At the core of the many story lines is a simple premise. Tony Soprano is a mid-level crime boss in New Jersey. He comes from a long line of bosses and finds the expectations of his ability to perform in the manner that his predecessors did hampered by the Anti-Crime units of the police. Dissention is throughout his organization and those of other associated gangs. Add to this a plethora of family problems and you have a mob boss for modern times. He begins to have panic attacks that lead him to a psychiatrist and to being put on Prozac. Still the problems mount. His wife is distrusting, and with good reasons, of Tony’s behavior. His teenage daughter is spiraling out of control. His elderly mother is feigning a complete loss of mental process while she is actually pulling the strings through her brother-in-law, a rival boss to Tony. How is a man expected to make a dishonest living with such pressures surrounding him? The number of plots, characters and arcs is staggering. What holds The Sopranos together so well is the way the writers and actors create a tapestry, each thread interwoven to perfection. The story lines will hold you through all 13 hours on the discs.

The only thing that can be said about the acting is forgetaboutit James Gandolfini owns this role like few actors could. He can change in a moment from a family man that loves his children, is devoted to his spiteful mother to a cold-blooded killer. The dep[th and range that he brings to the role is the real core of this series. Lorraine Bracco plays Tony’s shrink, Dr, Jennifer Malfi. In this role the easy road would have been an observer to the turmoil going on in her patience’s mind. While this is how things start out, over the course of the series she is dragged, somewhat willingly, into the fear and distrust Tony feels. Edie Falco, portrays Tony’s wife Camela late for another HBO series, Oz. She is the long-suffering wife, devoted to her family, knows that her husband is a mob boss, knows he has a guma (girlfriend) on the side yet she tries her best to hold the family together. She also tries very hard to improve herself spiritually. A devote Catholic, she is hindered only by a crush she has on the family’s priest. Tony’s mother Livia, played to absolute perfection by the late Nancy Marchand is a real piece of work. She kisses her son hello and a few minutes later is planning his murder with her late husband’s brother, the current boss of bosses, Uncle Junior (Dominic Chianese).

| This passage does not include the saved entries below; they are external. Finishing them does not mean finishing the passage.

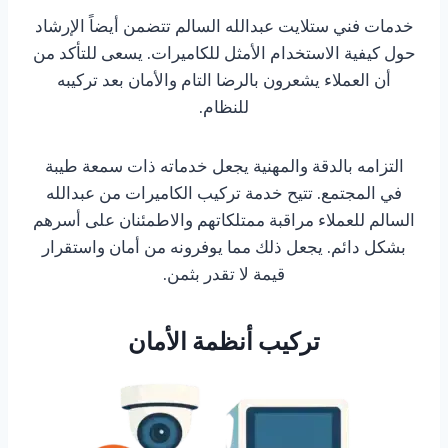
خدمات فني ستلايت عبدالله السالم تتضمن أيضاً الإرشاد
حول كيفية الاستخدام الأمثل للكاميرات. يسعى للتأكد من
أن العملاء يشعرون بالرضا التام والأمان بعد تركيبه
للنظام.
التزامه بالدقة والمهنية يجعل خدماته ذات سمعة طيبة
في المجتمع. تتيح خدمة تركيب الكاميرات من عبدالله
السالم للعملاء مراقبة ممتلكاتهم والاطمئنان على أسرهم
بشكل دائم. يجعل ذلك مما يوفرونه من أمان واستقرار
قيمة لا تقدر بثمن.
تركيب أنظمة الأمان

The actors that round out The Sopranos ensemble cast are also casted far better than most television shows. Many are familiar faces to the devotees of mob films. Tony Sirico, who plays Tony’s second in command Paulie Walnuts, was in CopLand and the ultimate gang film, Goodfellas. Steve Va Zandt as Silvio, Tony’s enforcer, may look very familiar but not from films. This perfect mobster was once in Bruce Springsteen’s E-Street band. Another newcomer that will certainly make it through this series is Jamie Lynn Sigler as Meadow, Tony’s daughter. She plays the part of the dutiful daughter knowing full well what daddy really does.

The direction of The Sopranos is distributed over several talented directors. David Chase, the series creator, acts as executive producer and writer for most of the series and has obviously kept a tight reign on all aspects of production. The Sopranos series flows better than most. The scenes are cut, lit and crafted better than most films today. The soundtrack booms from all sides in this surround sound version.

The Sopranos discs are packaged better than most today. The slipcase has a black ribbon under the main case that permits easy removal. The audio is in 5.1 Dolby and it rocks! The ambience broadens out whenever the scene is outdoors. You hear the differences in the locations. The video is 1.85:1 anamorphic. The Sopranos is no slapped together TV show disc. The Sopranos is an event. Unfortunately there is only a commentary by Chase in the first episode. The rest of the added features are also on the money. The Sopranos is an offer you can’t refuse.